▶ [Work instructions]: It is required that the lines from the top of the listing through the line with "3: (240, 238, 4.70)" be reproduced exactly, excluding pictures.

▶ [Source data]:
▼

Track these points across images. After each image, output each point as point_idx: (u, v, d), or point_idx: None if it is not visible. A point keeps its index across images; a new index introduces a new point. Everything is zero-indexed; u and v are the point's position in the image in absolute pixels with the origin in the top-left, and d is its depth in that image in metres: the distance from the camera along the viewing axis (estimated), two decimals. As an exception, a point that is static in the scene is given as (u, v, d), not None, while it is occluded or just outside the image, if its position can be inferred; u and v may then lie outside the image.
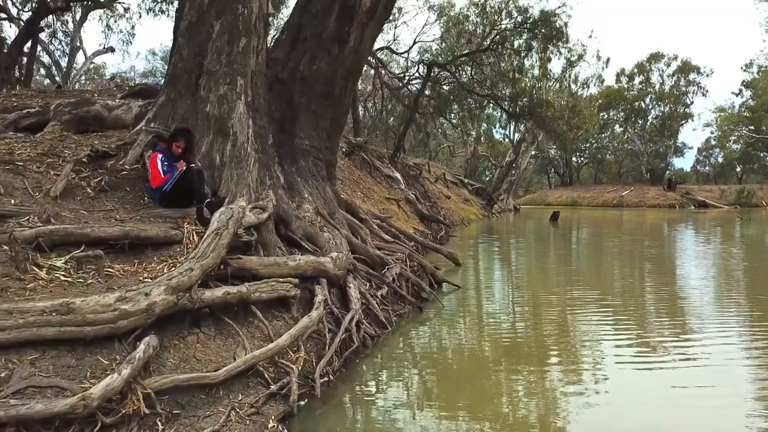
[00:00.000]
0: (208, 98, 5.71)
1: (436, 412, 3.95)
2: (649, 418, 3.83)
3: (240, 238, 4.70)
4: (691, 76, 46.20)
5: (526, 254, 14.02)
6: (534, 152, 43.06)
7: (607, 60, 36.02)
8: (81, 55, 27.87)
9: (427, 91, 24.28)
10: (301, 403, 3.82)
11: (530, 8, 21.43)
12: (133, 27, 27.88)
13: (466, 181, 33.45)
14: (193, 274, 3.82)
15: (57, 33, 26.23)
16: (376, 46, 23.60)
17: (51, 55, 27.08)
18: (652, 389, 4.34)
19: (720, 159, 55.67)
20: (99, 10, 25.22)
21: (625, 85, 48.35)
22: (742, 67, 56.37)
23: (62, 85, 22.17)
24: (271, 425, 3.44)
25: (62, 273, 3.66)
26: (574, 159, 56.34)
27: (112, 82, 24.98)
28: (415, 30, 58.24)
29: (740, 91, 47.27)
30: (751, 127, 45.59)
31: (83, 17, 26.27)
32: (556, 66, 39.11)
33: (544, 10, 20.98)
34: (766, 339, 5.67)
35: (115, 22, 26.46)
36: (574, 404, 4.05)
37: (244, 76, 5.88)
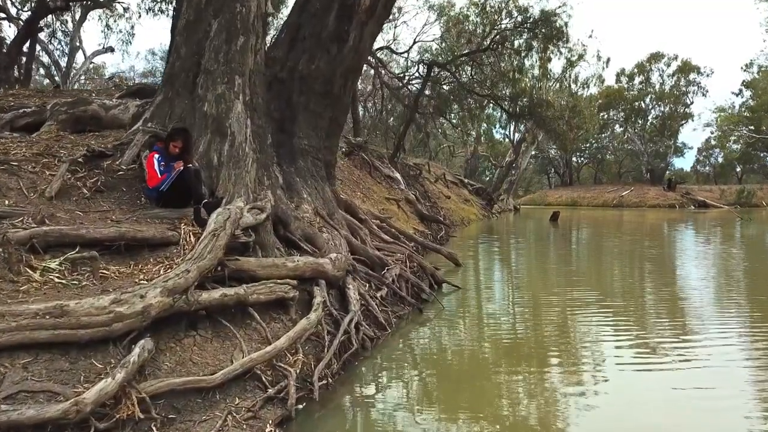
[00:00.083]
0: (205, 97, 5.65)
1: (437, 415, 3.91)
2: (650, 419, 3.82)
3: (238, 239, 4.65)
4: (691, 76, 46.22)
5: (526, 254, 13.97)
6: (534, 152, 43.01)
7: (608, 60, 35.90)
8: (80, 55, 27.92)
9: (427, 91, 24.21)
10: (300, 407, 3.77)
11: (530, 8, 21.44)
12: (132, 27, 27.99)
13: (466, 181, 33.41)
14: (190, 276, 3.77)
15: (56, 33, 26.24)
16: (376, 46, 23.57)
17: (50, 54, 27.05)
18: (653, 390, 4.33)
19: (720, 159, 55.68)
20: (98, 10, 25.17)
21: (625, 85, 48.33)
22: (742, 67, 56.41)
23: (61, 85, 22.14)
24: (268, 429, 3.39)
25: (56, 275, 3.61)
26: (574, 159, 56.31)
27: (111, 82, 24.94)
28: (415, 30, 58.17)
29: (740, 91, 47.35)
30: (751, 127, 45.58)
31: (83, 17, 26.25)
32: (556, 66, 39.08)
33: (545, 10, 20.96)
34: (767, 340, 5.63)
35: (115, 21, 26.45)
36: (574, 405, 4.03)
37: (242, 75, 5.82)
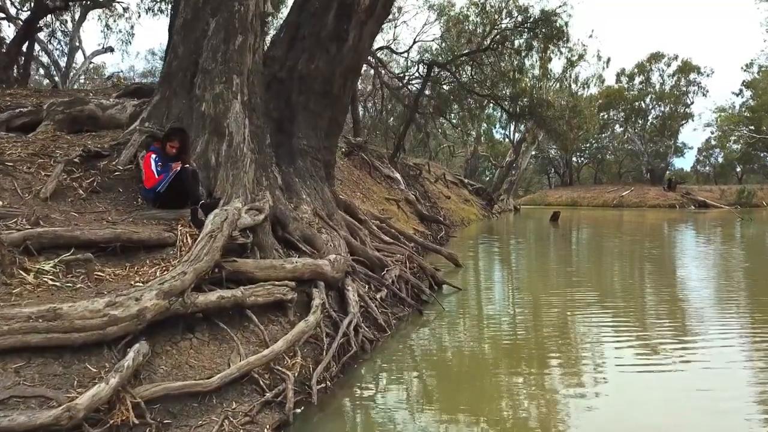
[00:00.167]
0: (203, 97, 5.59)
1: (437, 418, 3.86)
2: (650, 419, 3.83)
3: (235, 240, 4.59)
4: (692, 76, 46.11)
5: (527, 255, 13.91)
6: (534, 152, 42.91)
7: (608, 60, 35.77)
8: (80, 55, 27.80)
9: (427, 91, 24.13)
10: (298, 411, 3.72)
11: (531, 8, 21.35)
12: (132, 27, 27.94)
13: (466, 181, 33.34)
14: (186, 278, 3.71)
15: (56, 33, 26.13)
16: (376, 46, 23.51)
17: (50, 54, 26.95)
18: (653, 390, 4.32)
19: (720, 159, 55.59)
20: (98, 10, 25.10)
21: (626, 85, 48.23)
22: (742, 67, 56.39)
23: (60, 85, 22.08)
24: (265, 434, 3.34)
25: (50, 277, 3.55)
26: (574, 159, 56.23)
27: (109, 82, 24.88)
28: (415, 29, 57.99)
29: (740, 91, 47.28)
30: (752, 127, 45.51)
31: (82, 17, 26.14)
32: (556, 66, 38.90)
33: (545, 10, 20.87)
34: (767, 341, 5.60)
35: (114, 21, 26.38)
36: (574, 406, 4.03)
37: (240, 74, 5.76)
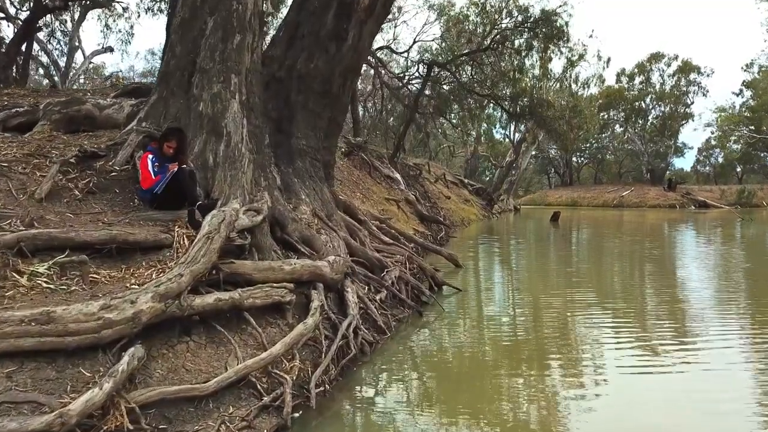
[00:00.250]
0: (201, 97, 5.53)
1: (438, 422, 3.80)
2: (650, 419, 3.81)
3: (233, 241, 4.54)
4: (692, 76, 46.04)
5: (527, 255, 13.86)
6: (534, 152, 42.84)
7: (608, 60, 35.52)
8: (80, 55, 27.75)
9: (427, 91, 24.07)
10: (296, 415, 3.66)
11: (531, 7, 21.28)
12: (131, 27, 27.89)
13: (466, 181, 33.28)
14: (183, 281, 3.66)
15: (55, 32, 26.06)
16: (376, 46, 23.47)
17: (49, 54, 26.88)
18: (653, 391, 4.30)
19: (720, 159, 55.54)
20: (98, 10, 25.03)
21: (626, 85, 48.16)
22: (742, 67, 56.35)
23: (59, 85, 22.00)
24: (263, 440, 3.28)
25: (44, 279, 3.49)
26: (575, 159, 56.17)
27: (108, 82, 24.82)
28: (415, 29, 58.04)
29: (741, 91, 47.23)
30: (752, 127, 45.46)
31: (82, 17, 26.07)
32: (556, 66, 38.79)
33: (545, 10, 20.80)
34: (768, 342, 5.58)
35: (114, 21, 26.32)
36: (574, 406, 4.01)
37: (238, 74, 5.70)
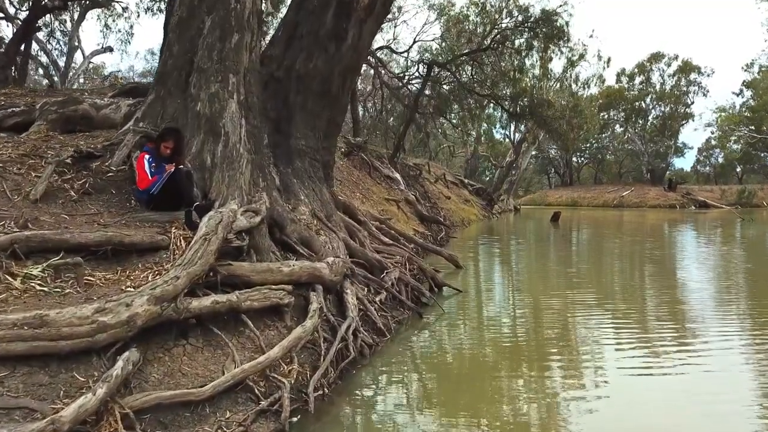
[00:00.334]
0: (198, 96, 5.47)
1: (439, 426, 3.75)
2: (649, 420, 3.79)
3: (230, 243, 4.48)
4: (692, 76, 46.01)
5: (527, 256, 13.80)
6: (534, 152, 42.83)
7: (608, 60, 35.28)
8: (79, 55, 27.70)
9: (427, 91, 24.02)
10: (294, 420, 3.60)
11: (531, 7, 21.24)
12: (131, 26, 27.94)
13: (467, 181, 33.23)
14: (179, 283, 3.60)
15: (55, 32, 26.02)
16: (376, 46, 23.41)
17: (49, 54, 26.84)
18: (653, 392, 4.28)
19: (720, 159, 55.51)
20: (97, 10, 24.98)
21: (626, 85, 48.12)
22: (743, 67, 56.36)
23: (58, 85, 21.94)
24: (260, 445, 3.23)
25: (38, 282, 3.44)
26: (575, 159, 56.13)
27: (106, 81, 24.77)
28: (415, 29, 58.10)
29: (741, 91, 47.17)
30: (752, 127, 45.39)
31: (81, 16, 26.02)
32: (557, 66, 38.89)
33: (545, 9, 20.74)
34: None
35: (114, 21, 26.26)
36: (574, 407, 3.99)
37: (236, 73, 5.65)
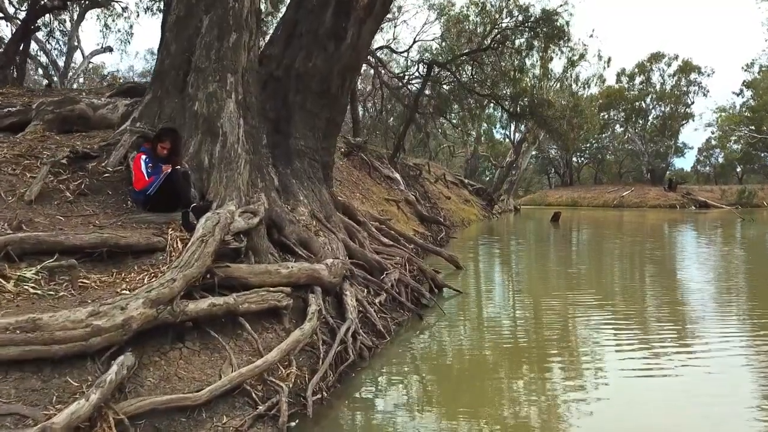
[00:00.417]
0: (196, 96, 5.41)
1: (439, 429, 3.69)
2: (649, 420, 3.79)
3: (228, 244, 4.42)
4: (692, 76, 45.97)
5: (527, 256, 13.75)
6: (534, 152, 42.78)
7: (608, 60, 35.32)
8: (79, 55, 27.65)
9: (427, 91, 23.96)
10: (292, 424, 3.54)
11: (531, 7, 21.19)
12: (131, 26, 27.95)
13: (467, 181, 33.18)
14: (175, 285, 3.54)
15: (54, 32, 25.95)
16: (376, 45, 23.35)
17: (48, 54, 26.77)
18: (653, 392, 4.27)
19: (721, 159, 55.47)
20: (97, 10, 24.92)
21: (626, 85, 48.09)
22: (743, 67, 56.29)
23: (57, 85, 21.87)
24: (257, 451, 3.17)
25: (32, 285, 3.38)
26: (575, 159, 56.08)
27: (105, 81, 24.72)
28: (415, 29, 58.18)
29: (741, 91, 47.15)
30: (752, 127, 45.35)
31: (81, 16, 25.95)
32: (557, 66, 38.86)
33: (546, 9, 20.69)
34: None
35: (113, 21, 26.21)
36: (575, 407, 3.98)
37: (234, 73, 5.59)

▲

▶ [Answer to this exercise]:
Track these points across images. After each image, output each point as point_idx: (u, v, d), or point_idx: None if it is not visible. A point keeps its index across images; a new index introduces a new point. Everything is zero-indexed; u and v are the point's position in the image in absolute pixels with the origin in the top-left, and d is its depth in that image in metres: the distance from the camera along the viewing axis (estimated), two decimals. As an exception, a point that is static in the scene is given as (u, v, d), not None, while it is occluded or just outside the image, if its position can be inferred; u and v may then lie outside the image.
[00:00.000]
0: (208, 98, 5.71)
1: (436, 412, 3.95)
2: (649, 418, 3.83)
3: (240, 238, 4.70)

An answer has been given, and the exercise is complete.